My Perfect Dance Partner!

 

Barry Thorne

 

 

 

 

Scholarship: dusty reference books, long hours in libraries, speeches of extraordinary length?  Those attending the first meeting of the Association of Baha'i Studies for Southern Africa in Namibia last December discovered scholarship could also involve art and performance, drama and dance. Scholarship could be entertaining as well as highly thought-provoking.

 

'My Perfect Dance Partner' was the title of a dance conceived by May Taherzadeh and choreographed with Jesse Fish, both of whom were aided in the performance by Shirin Taherzadeh.  It was submitted to the Association for their first meeting.  The piece explored the broad issue of human relationships (in marriage, in the family, in the workplace, or anywhere else), and examined the obstacles we face in getting along with one another. 

 

In the dance-and-drama, one domineering and uncooperative dancer is persuaded to share the dance floor that he sees as his private domain with another independently minded dancer.  The drama that develops uses the dance floor space as a metaphor for many things that become battlefields in ordinary everyday relationships.  In common with all the best art, the piece prompts the audience to find their own understanding of the problem and of the solution.  It creates a universal metaphor which anyone and everyone can identify with, and opens the way for fruitful discussion on a very personal issue.

 

The performance was very well received by the audience, which included youth as well as veteran scholars.  The discussion that followed further explored the relationship between art and scholarship, and it was again recognized that the Baha'i writings give us a very different (and refreshing) understanding of the meaning of scholarship.  To practice scholarship is the right of every Baha'i, of any age or background.
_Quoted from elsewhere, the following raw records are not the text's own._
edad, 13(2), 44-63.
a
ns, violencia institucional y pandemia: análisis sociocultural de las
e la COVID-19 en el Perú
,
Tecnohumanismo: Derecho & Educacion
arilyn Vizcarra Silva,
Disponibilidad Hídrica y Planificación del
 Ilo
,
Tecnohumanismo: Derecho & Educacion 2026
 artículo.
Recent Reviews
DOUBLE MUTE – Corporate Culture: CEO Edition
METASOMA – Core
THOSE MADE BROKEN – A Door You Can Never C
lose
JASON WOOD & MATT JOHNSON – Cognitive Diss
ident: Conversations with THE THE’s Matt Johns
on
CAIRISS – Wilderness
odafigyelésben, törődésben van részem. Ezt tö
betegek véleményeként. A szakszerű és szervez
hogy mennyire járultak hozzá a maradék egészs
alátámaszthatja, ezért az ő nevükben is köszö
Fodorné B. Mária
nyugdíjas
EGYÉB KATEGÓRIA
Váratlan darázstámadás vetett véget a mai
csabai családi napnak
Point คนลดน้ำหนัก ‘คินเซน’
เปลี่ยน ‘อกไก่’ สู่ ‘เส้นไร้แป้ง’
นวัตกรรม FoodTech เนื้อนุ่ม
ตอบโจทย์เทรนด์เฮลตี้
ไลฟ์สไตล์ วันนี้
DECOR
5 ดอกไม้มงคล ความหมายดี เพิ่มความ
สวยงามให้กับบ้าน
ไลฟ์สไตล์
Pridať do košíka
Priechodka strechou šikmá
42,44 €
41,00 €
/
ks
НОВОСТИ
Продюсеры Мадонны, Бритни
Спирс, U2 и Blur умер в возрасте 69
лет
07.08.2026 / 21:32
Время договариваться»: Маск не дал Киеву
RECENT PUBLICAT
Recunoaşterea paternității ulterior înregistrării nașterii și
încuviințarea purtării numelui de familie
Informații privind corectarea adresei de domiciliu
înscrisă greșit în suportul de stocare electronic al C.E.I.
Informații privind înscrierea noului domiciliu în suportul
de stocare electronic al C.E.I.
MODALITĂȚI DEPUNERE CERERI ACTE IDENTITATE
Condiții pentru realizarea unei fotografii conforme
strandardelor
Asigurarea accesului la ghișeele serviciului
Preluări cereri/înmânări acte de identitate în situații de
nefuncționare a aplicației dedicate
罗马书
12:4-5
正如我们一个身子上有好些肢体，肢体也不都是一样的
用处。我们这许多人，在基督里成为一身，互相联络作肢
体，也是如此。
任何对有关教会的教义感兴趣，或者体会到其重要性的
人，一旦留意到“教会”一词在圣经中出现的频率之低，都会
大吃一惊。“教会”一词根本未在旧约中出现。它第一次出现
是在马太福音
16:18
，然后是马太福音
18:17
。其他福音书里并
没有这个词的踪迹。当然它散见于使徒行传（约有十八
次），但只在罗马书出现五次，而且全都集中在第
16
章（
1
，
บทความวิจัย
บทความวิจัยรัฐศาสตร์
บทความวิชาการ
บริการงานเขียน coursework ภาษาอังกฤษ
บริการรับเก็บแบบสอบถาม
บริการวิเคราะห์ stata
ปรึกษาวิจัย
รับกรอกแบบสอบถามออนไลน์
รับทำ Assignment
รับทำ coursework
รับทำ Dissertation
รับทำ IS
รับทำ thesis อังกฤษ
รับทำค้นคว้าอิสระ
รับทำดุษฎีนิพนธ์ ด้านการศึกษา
Exploring serious issues through artistic work, however, may be more appealing to Baha'i youth than writing essays, not forgetting that the essay also has many benefits.  The Association is therefore pioneering in its recognition of art as genuine scholarly activity.

 

'My Perfect Dance Partner' has since been performed to other audiences across southern Africa, and has met with repeated acclaim.  It is to be hoped that it will prompt other Baha'i artists to attempt their own works of scholarship, in the very near future.